According to Suzanne Elvidge, BSc, MSc, muscle tremors can vary in degree of severity, from a simple eye twitch to a full-on bout of restless leg syndrome.

These tremors can also manifest as full muscle spasms, where your arm or leg might suddenly twist or move of its own accord, which can also develop into muscle cramps. Cramping muscles induce a great deal of pain and can make movement difficult if not impossible.

Restless leg syndrome has been increasingly linked to fibromyalgia, to the point where individuals with fibromyalgia are considered 11 times more likely to develop restless leg syndrome that those without fibromyalgia, explains Hiyaguha Cohen of the Baseline of Health Foundation.

Restless leg syndrome is a neurological disorder that is accompanied by the feeling of a crawling or tingling sensation under the skin of the legs that inevitably makes you feel as if your legs have to move.

This disorder can severely affect sleep patterns, and there are no real “cures” for the condition, though an increase in iron or more regular motion can sometimes ease the symptoms. For severe cases, medical help should be sought.

Are Tremors Related to Fibromyalgia?

In a blinded study conducted by Nathaniel F. Watson, M.D., Dedra Buchwald, M.D., Jack Goldberg, PhD, Carolyn Noonan, M.S., and Richard G. Ellenbogen, M.D., it was determined that individuals diagnosed with fibromyalgia were more likely to experience neurological abnormalities that caused different symptoms and reactions, which included muscle and overall body tremors. So the short answer to this question is an emphatic “yes.”

Unfortunately, muscle tremors can also easily be related to conditions such as Parkinson’s Disease and chronic fatigue syndrome.
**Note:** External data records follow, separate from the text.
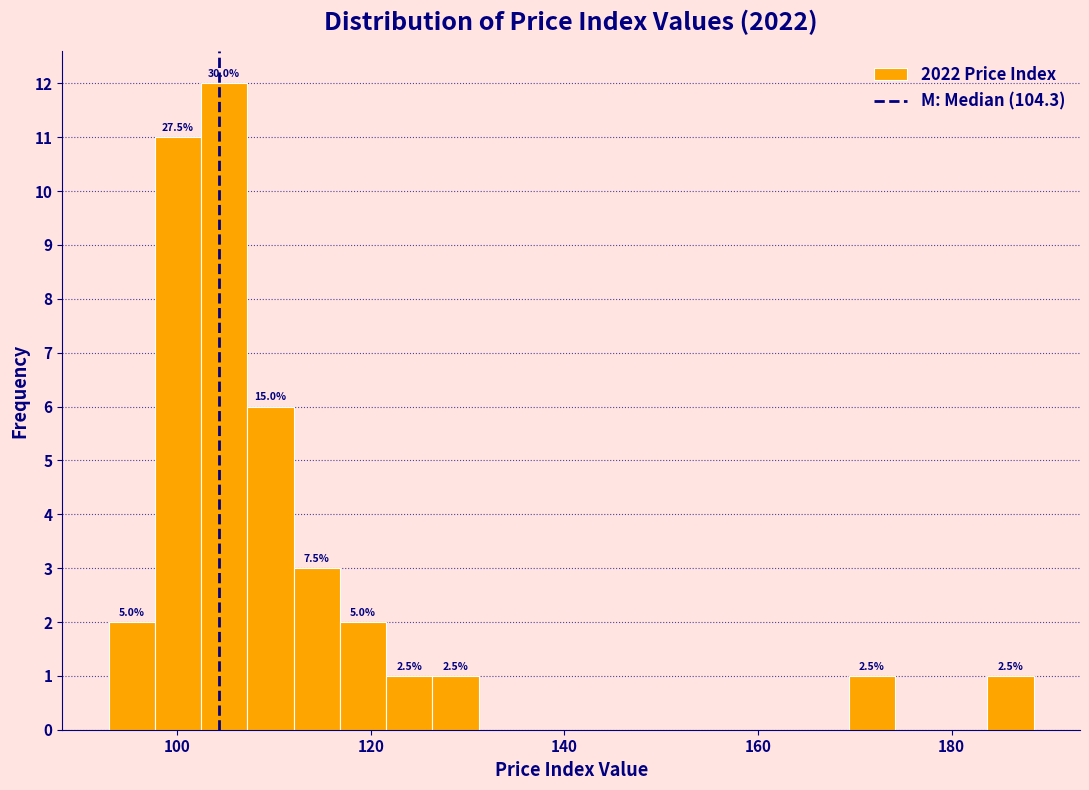

Around what value on the x-axis is the tallest bar? Give the approximate position of its centre, as read against the axis.

104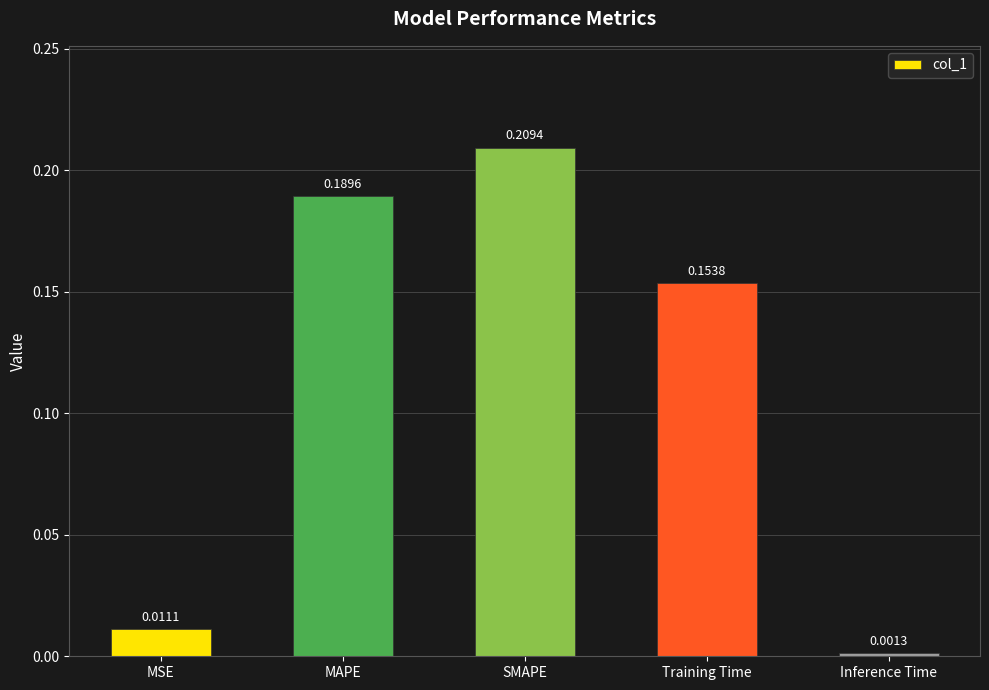

List the labels in order of value, smallest first.

Inference Time, MSE, Training Time, MAPE, SMAPE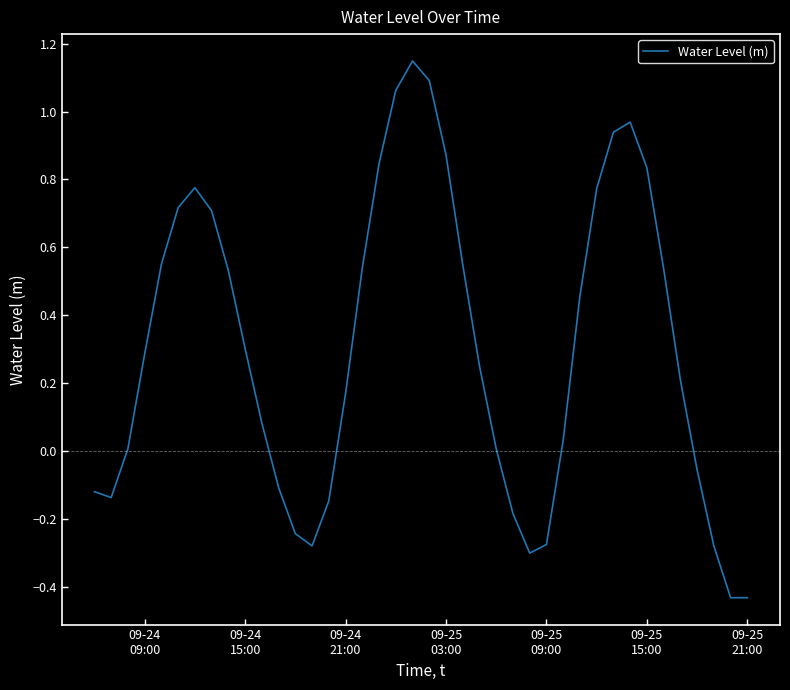

What is the difference between the maximum and minimum values?

1.6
Cort Johnson of HealthRising: Finding Answers for ME/CFS and FM explains that all three conditions are related to abnormalities in the basal ganglia, which is a group of subcortical nuclei that are largely responsible for motor control.

Such abnormalities in this sensitive organ can cause reduced circulation and an overall impairment of movement throughout the body.
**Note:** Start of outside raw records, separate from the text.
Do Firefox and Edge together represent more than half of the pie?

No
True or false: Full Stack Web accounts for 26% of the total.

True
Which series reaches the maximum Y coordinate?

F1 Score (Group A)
The basal ganglia also have a large role to play in the body’s emotional reward center, and when this function is disrupted, it can affect how you make decisions and how your body reacts to certain stimuli, both emotional and physical.

In other words, Parkinson’s, chronic fatigue syndrome, and fibromyalgia all generate the same neurological dysfunction which can cause an onset of muscle tremors and spasms.
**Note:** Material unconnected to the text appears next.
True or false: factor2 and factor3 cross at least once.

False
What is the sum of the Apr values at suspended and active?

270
For your health and safety, it is crucial that you speak with a medical professional who can help narrow down your diagnosis and determine your best plan of treatment.

Fibromyalgia and How it Affects the Hands

This YouTube video shows an individual with fibromyalgia demonstrating what his uncontrollable muscle tremors resemble in his hands.

This kind of sudden, often jerking motion of the muscles is a common example of what a muscle tremor looks like.

This video will give you an idea of how to compare your own hand twitching or muscle spasms of the hands to help you determine how your fibromyalgia may be affecting your hands.

Hand twitching caused by muscle tremors from fibromyalgia is a common symptom of this neurological condition.

While hand twitching can also be indicative of other medical disorders, such as Parkinson’s Disease, individuals with fibromyalgia have experienced these uncontrollable muscle spasms long enough that they understand the difference.

However, if you are unsure, then it is best to seek the advice of a medical professional who can give you a thorough diagnosis and plan of action.

In some cases, this sensation of hand twitching can develop into a condition known as paresthesia, which covers a full range of symptoms that can be experienced in the hands, feet, arms, or legs.

These symptoms include burning, prickling, twitching, tingling, or overall numbness.

According to The Marshall Protocol Knowledge Baseparesthesia is a common symptom of autoimmune diseases as well as other conditions that cause inflammation of the nervous system or surrounding tissue (which, of course, includes fibromyalgia).

Again, however, paresthesis can be a symptom of several different medical conditions, and it is important that you discuss with your doctor the specifics of your diagnosis.